With the home ownership dream just out of reach for some, more Australians are choosing to rent rather than buy.

According to the finder.com.au Home Loan Insights Survey, 32% of the respondents choose to rent, which is a significant jump from last year’s survey, which was 10%. The survey also found that 14% said it was easier living with parents, which has also risen from 10%.

Despite the RBA cash rate being on hold since August 2013, the property market has not seen a great increase in first home buyer activity. According to Michelle Hutchison of finder.com.au, “first home buyers are not in a hurry to get into the property market as few plan to save a smaller deposit to get onto the property ladder sooner”.

In 2013, 62% of first home buyers were going to save a smaller deposit in order to get into the property market sooner, but this has reduced to 41% this year. According to this survey, 38% of prospective home buyers find it difficult to save a sufficient deposit. This has been one of the biggest concerns for first home buyers for a number of years. 

According to the Genworth Home Grown (Edition 5), prospective home buyers who believe that now is a good time to buy has steadily dropped since 2012. In September 2012, 57% of prospective first home buyers believed it was a good time to buy, this dropped to 49% in September 2013 and then to 37% in September 2014. This is a indication that it may becoming less attractive for first home buyers to buy in the current market. 

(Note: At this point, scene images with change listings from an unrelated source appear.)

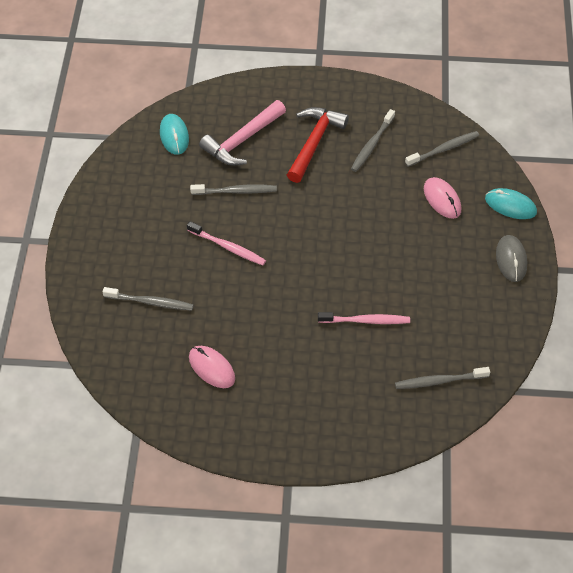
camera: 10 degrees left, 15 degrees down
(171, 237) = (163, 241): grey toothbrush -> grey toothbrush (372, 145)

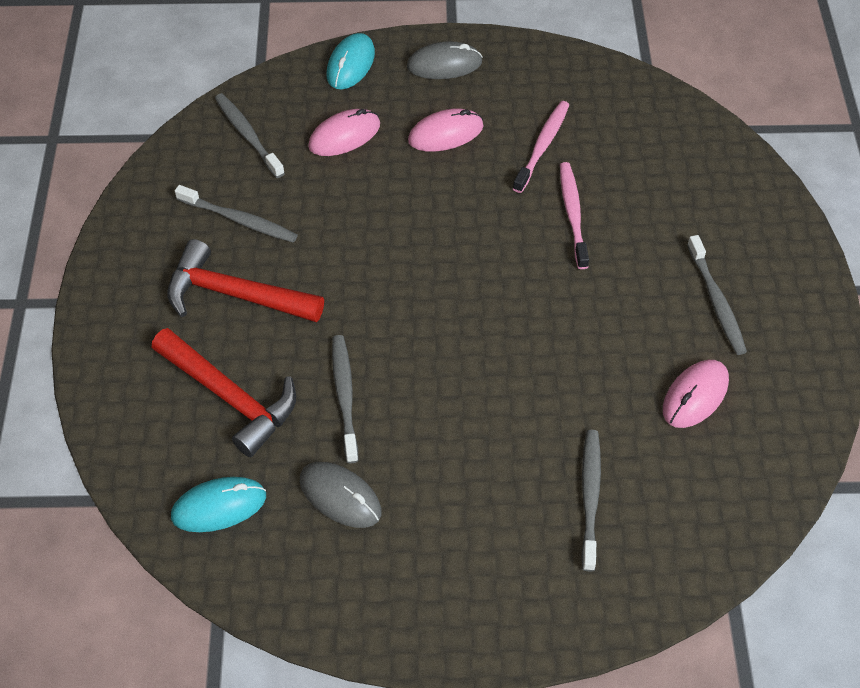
camera: 95 degrees left, 0 degrees up
(171, 187) = (340, 496): none -> grey mouse
(228, 247) = (463, 396): pink toothbrush -> pink toothbrush (542, 146)
(242, 140) = (230, 398): pink hammer -> red hammer
(439, 381) = (653, 134): grey toothbrush -> grey toothbrush (716, 301)
(442, 255) = (445, 133): none -> pink mouse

Another indicator is that first home buyer finance has also continuously dropped since 2009. According to the Genworth Home Grown (Edition 5), the percentage of first home buyers as a proportion of all properties financed was 31.4% in May 2009. This has dropped to just 11.8% in August 2014. 

So how can first home buyers become more pro-active and confident in order to boost numbers in the property and mortgage market? 

Prepare your finances: Before you can purchase a property, you will need to have your finances prepared and the sooner you can do this, the better. Obtaining a home loan pre-approval early will give you a limit to how much you can spend.  Also, as you have already completed the groundwork for the home loan application, you can confidently bid at a property auction or make an offer for a private sale. To get a pre approval you will need to complete an application and supply your documents. But don't think you have to wait in the queue to apply - it can all be done online from your lounge room. Once pre approved you will be ready to start looking.

Understanding how much you can borrow is quick and easy and can be completed on the go. To get instant feedback on how much you can borrow, try the State Custodians Instant Online Pre Approval. It only takes a few minutes and gives you an instant result and an email confirmation of all the details. Best of all you can experiment with different purchase prices and loan amounts to see which one works best for you.

Review your debt: Credit cards, personal loans, HECS debt and other ongoing financial commitments could affect your borrowing power. So, although you need to save for a deposit, it is also important to keep your debt under control. A large number of credit cards and personal loans can increase the number of enquiries on your credit report and if these outweigh your assets it looks out of balance for lenders and they will look at your application with caution. It is also important to note that when assessing your home loan application, a lender will use your credit card limit, not the amount you owe. So, even if you have $0 owing on the card, they will still include the limit. Therefore, if you have a credit card or large limit that you do not use, it may be beneficial to cancel or reduce it.

Become an investor: If you are able to live at home and don't mind doing so for longer, why not consider saving for a deposit to purchase an investment property? Living at home could enable you to fast track your savings and you may look to pay less for an investment property than one you want to live in. When you purchase you will have a better idea of what your contribution will be after the rental income. By living at home and having a good positive cash flow, this may be a lot less stressful than if you were paying rent yourself.